It strikes me as being a bizarre way to handle casting, but here goes.
You get a not-very-good tenor - Salvatore Licitra - pulling out of Il Trovatore, no doubt to huge sighs of relief all round, especially when it is announced that the replacement is an excellent tenor, Marcelo Alvarez. Not one to question a star's choice of parts but it seems a no-brainer to me: Il Trovatore is a nearly great opera with title role for tenor. And a cross-section of 57 Old Farts on a certain Opera List say they can't imagine Marcelo as Manrico (he's not performed it in their world ergo he hasn't performed it...). Bloody good, he is
So, getting an excellent tenor to cover for a not-very-good one, means that you have to find someone to plug the gap for the now vacated part of, erm... quickly searches Wikipedia (and spells the opera wrong)...Maurizio in Adriana Lecouvrer. You only have two choices - either you get the conductor to sing it, or else you get a legendary tenor to sing it. Or both. Domingo to Reprise the Role of His Met Debut! Tempting though it may be to book a birthday trip to NY for my birthday, I think I'll pass. I don't know the opera. I might have heard it once or twice, it doesn't interest me (except that, of course I'll endure a few times at Covent Garden in 09/10 with Morticia and Jonas...hmm, I wonder who'll be covering for Jonas in that production - vg, as they say on some newsgroups.

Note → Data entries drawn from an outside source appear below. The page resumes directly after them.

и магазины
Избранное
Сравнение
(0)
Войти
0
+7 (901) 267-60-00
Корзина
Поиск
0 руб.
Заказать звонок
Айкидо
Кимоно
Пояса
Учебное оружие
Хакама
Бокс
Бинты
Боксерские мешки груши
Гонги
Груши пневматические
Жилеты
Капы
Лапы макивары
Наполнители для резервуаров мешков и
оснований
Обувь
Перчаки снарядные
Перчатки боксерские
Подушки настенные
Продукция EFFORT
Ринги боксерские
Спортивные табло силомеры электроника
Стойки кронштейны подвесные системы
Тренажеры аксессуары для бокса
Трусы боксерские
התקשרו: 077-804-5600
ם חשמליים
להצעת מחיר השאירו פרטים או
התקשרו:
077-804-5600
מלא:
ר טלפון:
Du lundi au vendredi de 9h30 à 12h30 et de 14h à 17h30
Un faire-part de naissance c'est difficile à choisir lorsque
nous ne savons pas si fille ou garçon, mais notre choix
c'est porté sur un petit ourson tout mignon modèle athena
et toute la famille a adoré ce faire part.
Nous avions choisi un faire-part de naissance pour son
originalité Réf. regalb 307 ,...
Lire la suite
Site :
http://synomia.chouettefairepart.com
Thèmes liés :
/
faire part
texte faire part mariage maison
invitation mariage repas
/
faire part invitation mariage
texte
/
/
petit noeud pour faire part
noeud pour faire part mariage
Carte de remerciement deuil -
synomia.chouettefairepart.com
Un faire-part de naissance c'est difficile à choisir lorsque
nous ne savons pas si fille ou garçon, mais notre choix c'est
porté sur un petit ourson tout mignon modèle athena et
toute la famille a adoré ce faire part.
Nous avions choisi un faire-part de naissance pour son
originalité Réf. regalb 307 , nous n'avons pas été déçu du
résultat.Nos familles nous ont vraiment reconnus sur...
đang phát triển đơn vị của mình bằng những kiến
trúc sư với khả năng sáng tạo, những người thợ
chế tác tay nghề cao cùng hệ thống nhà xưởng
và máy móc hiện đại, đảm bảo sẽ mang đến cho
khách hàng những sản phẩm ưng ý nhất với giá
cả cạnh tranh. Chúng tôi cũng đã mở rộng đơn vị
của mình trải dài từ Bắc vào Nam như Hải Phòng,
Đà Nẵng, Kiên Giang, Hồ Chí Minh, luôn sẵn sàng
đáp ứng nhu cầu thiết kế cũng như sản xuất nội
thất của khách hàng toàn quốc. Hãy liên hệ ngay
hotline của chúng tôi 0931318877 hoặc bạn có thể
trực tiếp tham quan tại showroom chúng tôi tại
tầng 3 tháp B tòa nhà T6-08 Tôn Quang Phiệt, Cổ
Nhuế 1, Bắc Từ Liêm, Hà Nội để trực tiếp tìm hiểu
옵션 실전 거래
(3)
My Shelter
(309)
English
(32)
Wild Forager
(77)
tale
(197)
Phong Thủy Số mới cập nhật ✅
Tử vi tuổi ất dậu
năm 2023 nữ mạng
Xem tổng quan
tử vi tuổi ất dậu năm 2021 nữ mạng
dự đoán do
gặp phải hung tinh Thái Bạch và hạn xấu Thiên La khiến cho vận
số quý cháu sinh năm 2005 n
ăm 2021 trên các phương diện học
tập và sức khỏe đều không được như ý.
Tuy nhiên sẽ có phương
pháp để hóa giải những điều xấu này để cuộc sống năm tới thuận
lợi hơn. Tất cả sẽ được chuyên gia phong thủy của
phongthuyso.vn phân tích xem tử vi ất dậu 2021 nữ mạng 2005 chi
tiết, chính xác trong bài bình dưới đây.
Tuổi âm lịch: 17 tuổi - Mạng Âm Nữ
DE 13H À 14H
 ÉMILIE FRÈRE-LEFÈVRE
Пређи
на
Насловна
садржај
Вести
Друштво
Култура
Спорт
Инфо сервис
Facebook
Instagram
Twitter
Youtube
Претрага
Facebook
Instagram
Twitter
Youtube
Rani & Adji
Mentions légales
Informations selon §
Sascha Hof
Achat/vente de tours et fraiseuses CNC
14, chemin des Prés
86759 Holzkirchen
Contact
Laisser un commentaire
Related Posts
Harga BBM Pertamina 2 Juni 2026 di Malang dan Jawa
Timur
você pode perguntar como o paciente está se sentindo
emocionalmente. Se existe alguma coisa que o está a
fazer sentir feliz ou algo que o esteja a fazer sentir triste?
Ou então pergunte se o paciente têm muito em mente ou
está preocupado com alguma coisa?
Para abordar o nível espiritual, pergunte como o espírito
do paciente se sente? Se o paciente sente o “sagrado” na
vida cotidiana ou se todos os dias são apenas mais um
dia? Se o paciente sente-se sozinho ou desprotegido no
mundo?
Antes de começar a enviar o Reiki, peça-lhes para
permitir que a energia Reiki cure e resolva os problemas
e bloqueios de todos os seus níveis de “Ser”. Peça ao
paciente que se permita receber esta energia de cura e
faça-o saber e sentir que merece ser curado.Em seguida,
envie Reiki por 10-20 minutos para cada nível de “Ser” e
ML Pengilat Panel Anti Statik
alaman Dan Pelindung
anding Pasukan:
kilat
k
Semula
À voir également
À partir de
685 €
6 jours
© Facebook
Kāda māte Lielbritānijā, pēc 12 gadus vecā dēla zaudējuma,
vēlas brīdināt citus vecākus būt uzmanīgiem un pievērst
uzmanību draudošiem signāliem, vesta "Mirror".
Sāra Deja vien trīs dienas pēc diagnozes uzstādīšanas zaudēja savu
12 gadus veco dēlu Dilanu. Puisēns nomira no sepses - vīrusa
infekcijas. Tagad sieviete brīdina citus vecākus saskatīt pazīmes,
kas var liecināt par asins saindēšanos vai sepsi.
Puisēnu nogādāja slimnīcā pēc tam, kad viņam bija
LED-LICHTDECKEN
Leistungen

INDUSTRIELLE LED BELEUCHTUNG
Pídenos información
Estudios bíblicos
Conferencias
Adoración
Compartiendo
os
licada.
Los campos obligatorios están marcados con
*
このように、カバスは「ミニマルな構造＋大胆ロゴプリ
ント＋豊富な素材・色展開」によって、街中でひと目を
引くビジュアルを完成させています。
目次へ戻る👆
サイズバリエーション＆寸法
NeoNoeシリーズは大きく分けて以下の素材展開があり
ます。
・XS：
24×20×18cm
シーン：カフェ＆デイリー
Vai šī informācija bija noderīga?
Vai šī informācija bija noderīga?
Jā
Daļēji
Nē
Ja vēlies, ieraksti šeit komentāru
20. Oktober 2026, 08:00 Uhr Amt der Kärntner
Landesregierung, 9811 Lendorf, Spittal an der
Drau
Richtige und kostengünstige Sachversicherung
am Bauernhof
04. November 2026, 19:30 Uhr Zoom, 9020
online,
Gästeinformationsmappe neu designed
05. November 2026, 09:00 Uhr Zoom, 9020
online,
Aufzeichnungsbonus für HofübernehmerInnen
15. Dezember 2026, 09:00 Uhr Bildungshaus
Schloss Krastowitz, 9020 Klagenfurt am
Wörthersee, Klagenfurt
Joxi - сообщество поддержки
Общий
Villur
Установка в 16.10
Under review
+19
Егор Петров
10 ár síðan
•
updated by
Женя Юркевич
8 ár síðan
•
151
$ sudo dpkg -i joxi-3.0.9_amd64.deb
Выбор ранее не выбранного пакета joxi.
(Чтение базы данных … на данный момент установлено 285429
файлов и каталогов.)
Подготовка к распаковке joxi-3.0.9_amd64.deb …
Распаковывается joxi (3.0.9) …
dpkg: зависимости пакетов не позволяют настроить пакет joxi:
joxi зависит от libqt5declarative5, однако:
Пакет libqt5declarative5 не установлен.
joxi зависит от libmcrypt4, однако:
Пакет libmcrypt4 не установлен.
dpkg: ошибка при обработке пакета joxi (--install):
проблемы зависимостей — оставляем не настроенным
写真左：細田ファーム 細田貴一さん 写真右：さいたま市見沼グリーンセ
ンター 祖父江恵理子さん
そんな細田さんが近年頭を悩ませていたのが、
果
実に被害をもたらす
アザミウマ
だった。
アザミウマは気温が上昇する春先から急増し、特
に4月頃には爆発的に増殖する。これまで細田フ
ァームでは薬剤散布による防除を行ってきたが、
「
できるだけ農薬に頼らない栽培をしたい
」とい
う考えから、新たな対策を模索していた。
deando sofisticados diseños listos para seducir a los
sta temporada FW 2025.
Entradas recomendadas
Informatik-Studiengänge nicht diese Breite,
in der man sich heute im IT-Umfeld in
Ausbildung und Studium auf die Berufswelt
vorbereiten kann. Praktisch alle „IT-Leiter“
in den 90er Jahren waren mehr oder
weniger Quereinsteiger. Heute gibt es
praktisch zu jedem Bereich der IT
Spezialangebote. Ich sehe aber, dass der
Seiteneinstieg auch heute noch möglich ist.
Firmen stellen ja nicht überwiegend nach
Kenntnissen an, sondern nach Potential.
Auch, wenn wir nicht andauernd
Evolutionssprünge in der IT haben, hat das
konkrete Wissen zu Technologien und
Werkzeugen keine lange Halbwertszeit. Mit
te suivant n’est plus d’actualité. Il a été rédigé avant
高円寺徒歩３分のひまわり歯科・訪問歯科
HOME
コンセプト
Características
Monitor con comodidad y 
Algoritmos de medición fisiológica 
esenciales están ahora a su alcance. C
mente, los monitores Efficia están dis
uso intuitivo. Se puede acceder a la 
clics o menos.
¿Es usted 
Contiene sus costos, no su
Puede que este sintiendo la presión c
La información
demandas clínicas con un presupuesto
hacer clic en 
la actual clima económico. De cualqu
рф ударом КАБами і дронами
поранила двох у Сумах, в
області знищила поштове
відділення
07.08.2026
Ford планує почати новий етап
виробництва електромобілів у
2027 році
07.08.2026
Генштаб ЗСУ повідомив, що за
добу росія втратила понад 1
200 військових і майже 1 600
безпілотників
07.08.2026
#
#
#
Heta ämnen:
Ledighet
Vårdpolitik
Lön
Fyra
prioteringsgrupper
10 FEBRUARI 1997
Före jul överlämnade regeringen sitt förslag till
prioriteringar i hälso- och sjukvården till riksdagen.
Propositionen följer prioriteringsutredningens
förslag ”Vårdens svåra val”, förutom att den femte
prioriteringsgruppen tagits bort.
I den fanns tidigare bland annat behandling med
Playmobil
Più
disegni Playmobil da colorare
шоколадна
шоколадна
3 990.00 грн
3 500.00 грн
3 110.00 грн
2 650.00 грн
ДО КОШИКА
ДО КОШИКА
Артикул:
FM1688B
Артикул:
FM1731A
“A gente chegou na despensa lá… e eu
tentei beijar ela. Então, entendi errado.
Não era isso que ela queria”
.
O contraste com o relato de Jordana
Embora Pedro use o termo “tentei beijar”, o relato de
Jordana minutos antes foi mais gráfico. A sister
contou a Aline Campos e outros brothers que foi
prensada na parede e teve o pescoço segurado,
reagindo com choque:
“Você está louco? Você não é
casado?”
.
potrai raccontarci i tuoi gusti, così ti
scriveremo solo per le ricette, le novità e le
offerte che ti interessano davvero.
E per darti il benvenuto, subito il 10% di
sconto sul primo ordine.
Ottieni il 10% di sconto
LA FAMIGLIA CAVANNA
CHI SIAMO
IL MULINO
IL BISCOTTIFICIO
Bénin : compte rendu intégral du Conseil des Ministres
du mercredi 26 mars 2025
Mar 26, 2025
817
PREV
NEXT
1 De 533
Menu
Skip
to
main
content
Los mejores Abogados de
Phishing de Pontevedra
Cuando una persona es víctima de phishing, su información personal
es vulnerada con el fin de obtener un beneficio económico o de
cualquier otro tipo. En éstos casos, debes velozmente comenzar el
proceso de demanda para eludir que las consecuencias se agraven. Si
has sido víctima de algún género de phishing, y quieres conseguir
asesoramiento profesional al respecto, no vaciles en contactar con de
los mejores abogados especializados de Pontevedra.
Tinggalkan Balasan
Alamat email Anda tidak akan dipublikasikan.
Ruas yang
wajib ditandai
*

Meanwhile, a similar but different cross-section of the 57 Old Farts have already declared it an artistic disaster*. I must admit I really didn't see that one coming even though there has been some speculation about who would be the replacement. I did think that the original posting was one of those spoofs that people with time on their hands post from time-to-time, especially as it hadn't come up in a Google Alert. Seeing that it's on the Metropolitan Opera website, I suppose it must be true. I don't know when Plácido last sung the role, but he first sung it in 1962 in Mexico City.
* although in fairness, a dissenting voice has weighed in with:
how many times have we been warned that this or that will be a mistake for him, yet he always proves the doomsayers wrong. Conclusion: he has better judgment than anyone else regarding what he can or cannot do.